Updated: 30 Sep 2023 2:24 AM GMT

Kiran Baliyan, 24, winning women's shot put bronze at the ongoing Asian Games in Hangzhou on Friday brought a piece of history of Indian athletics into the limelight.

What is astonishing about Kiran's achievement is that it took India 72 years to get its second women's shot put medallist at the Asian Games.

By winning the medal in shot put, Kiran became the first Indian woman of the 21st century to claim the rare feat at the Asiad and second only to make a podium finish at the Asian Games since the inaugural edition of the quadrennial showpiece in 1951.

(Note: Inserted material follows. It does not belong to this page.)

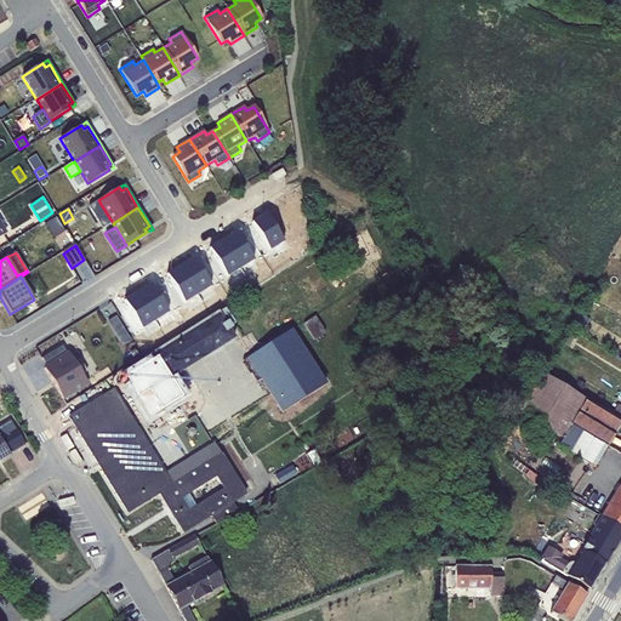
[(590,298),(582,309),(588,313),(596,303),(590,298)]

In the 1951 Asian Games held in Delhi, Barbara Webster, an athlete of Anglo-Indian heritage hailing from Bombay, won the bronze medal in women's shot put, India's first in the event. Webster won the medal with her best effort of 9.02 meters, as Japan's Toyoko Yoshino and Fumi Kojima claimed the gold and silver medals.

Yoshino, being the dominant shot putter in the event, created an Asian Games record with her best effort of 11.90m en route to clinching the gold medal, as Kojima won the silver medal with her best throw of 10.42m.

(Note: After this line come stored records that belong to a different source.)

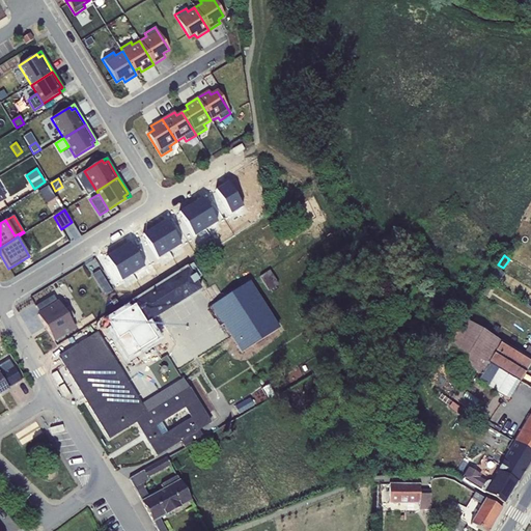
[(441,270),(431,261),(426,267),(436,276),(441,270)]
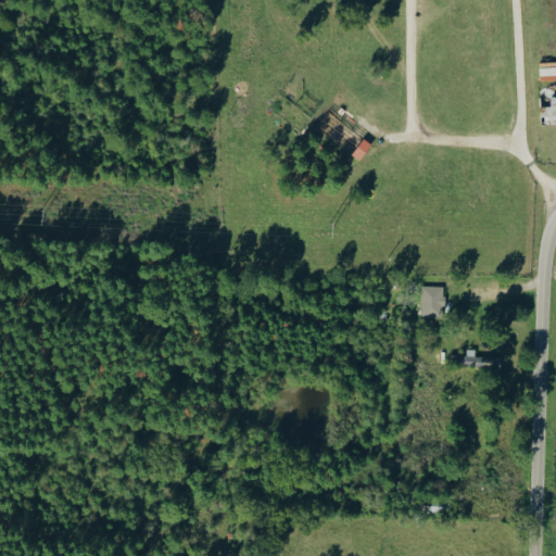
[(555,61),(539,62),(540,80),(555,79),(555,61)]
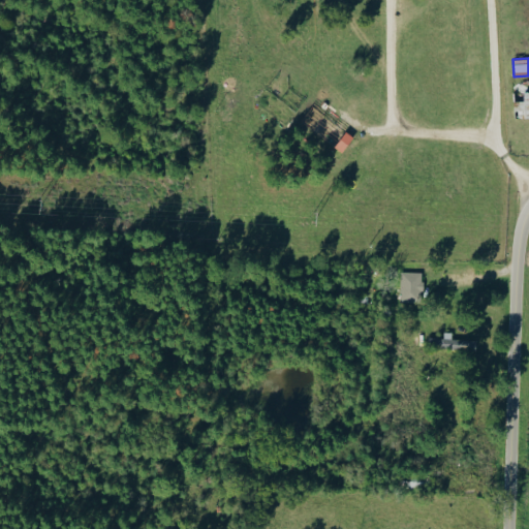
[(528,92),(512,93),(514,118),(528,117),(528,92)]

Though Webster did not set any Asian or world record in the 1951 Asiad, she successfully created one for India. She not only won the women's shot put bronze but also a women's javelin throw medal to become the first Indian female athlete ever to complete a rare double at the Asiad. In women's javelin throw, Webster finished third behind Japanese Yoshino, the gold medallist, and silver medallist Miyoko Kato.

Webster was among the five Anglo-Indian athletes who represented India at the 1951 Asian Games.

As an athlete, she was the epitome of versatility. In 1951, a month before the Asian Games, Webster, representing Mysore State, won the shot put, discus and javelin throw events at the National Track and Field Meet held at Ludhiana. Though she was undone in discus throw in the Delhi Games, she basked in the Asian Games glory by achieving the maiden feat of winning two athletics medals, a first for an Indian woman.